== Data ==
((

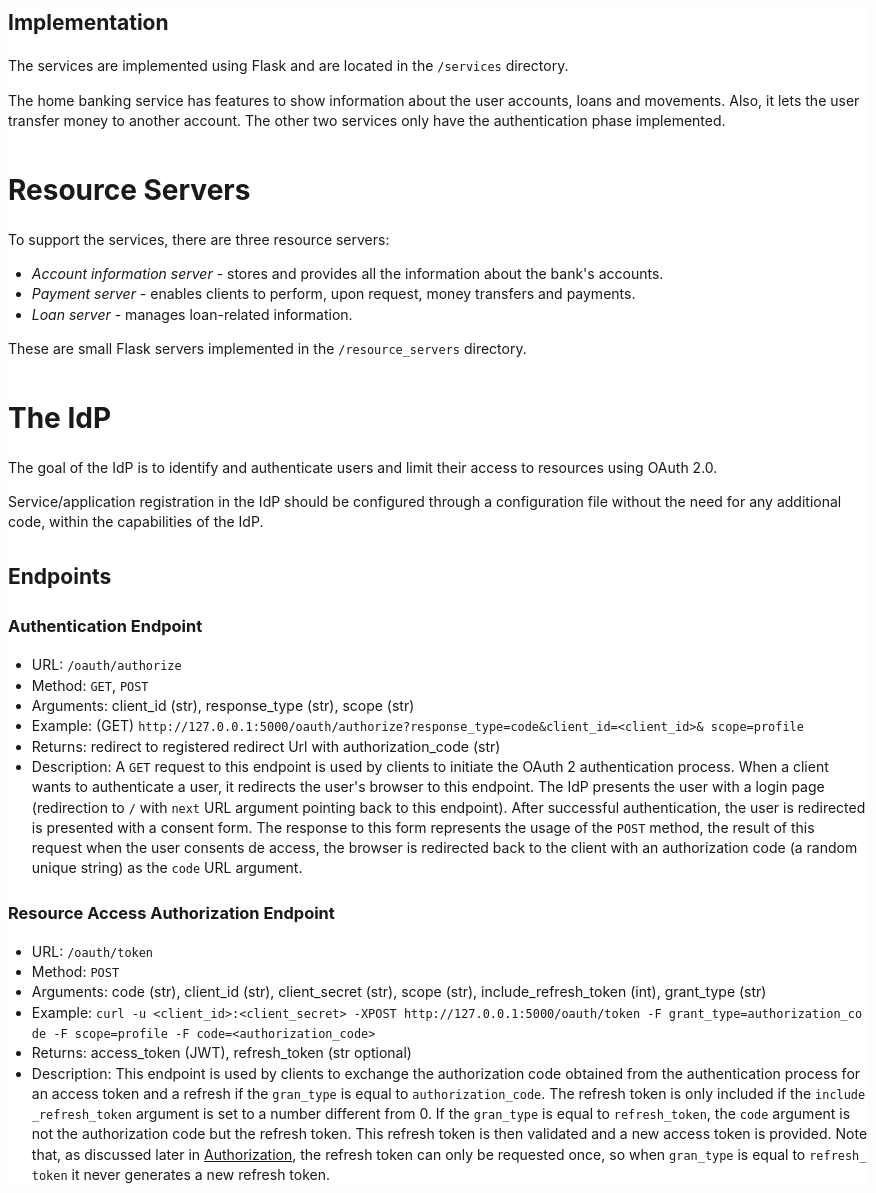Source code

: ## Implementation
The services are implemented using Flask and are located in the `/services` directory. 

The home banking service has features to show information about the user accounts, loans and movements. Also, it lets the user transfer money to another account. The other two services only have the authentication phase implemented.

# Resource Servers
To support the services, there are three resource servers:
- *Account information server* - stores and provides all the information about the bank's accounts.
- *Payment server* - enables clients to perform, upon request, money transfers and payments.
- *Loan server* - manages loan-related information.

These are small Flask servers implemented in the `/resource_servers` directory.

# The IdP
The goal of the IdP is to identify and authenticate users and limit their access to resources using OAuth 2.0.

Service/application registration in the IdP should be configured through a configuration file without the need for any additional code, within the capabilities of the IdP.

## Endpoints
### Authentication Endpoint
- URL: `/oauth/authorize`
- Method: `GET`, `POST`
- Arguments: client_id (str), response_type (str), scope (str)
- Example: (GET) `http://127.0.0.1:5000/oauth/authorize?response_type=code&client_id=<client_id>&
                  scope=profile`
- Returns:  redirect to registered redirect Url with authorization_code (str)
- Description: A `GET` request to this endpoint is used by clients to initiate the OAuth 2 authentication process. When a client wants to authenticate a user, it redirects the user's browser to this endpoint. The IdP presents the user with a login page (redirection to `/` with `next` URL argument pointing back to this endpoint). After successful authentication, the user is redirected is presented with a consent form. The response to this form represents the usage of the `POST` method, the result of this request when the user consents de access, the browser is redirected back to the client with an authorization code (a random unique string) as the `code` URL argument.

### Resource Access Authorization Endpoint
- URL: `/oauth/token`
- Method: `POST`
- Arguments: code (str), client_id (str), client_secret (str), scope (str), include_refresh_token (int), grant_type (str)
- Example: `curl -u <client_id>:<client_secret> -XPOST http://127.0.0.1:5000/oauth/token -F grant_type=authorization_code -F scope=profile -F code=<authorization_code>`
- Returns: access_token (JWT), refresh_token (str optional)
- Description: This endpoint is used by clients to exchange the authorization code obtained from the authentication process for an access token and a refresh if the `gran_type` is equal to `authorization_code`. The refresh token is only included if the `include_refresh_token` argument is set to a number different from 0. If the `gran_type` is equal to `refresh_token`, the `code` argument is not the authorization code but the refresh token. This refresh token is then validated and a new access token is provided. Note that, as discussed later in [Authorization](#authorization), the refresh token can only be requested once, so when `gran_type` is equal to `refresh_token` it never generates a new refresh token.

))

== Exercise description ==
Restate each entry word for word; pictures stay out of the copy.

== Written answer ==
Source code

: ## Implementation
The services are implemented using Flask and are located in the `/services` directory. 

The home banking service has features to show information about the user accounts, loans and movements. Also, it lets the user transfer money to another account. The other two services only have the authentication phase implemented.

# Resource Servers
To support the services, there are three resource servers:
- *Account information server* - stores and provides all the information about the bank's accounts.
- *Payment server* - enables clients to perform, upon request, money transfers and payments.
- *Loan server* - manages loan-related information.

These are small Flask servers implemented in the `/resource_servers` directory.

# The IdP
The goal of the IdP is to identify and authenticate users and limit their access to resources using OAuth 2.0.

Service/application registration in the IdP should be configured through a configuration file without the need for any additional code, within the capabilities of the IdP.

## Endpoints
### Authentication Endpoint
- URL: `/oauth/authorize`
- Method: `GET`, `POST`
- Arguments: client_id (str), response_type (str), scope (str)
- Example: (GET) `http://127.0.0.1:5000/oauth/authorize?response_type=code&client_id=<client_id>&
                  scope=profile`
- Returns:  redirect to registered redirect Url with authorization_code (str)
- Description: A `GET` request to this endpoint is used by clients to initiate the OAuth 2 authentication process. When a client wants to authenticate a user, it redirects the user's browser to this endpoint. The IdP presents the user with a login page (redirection to `/` with `next` URL argument pointing back to this endpoint). After successful authentication, the user is redirected is presented with a consent form. The response to this form represents the usage of the `POST` method, the result of this request when the user consents de access, the browser is redirected back to the client with an authorization code (a random unique string) as the `code` URL argument.

### Resource Access Authorization Endpoint
- URL: `/oauth/token`
- Method: `POST`
- Arguments: code (str), client_id (str), client_secret (str), scope (str), include_refresh_token (int), grant_type (str)
- Example: `curl -u <client_id>:<client_secret> -XPOST http://127.0.0.1:5000/oauth/token -F grant_type=authorization_code -F scope=profile -F code=<authorization_code>`
- Returns: access_token (JWT), refresh_token (str optional)
- Description: This endpoint is used by clients to exchange the authorization code obtained from the authentication process for an access token and a refresh if the `gran_type` is equal to `authorization_code`. The refresh token is only included if the `include_refresh_token` argument is set to a number different from 0. If the `gran_type` is equal to `refresh_token`, the `code` argument is not the authorization code but the refresh token. This refresh token is then validated and a new access token is provided. Note that, as discussed later in [Authorization](#authorization), the refresh token can only be requested once, so when `gran_type` is equal to `refresh_token` it never generates a new refresh token.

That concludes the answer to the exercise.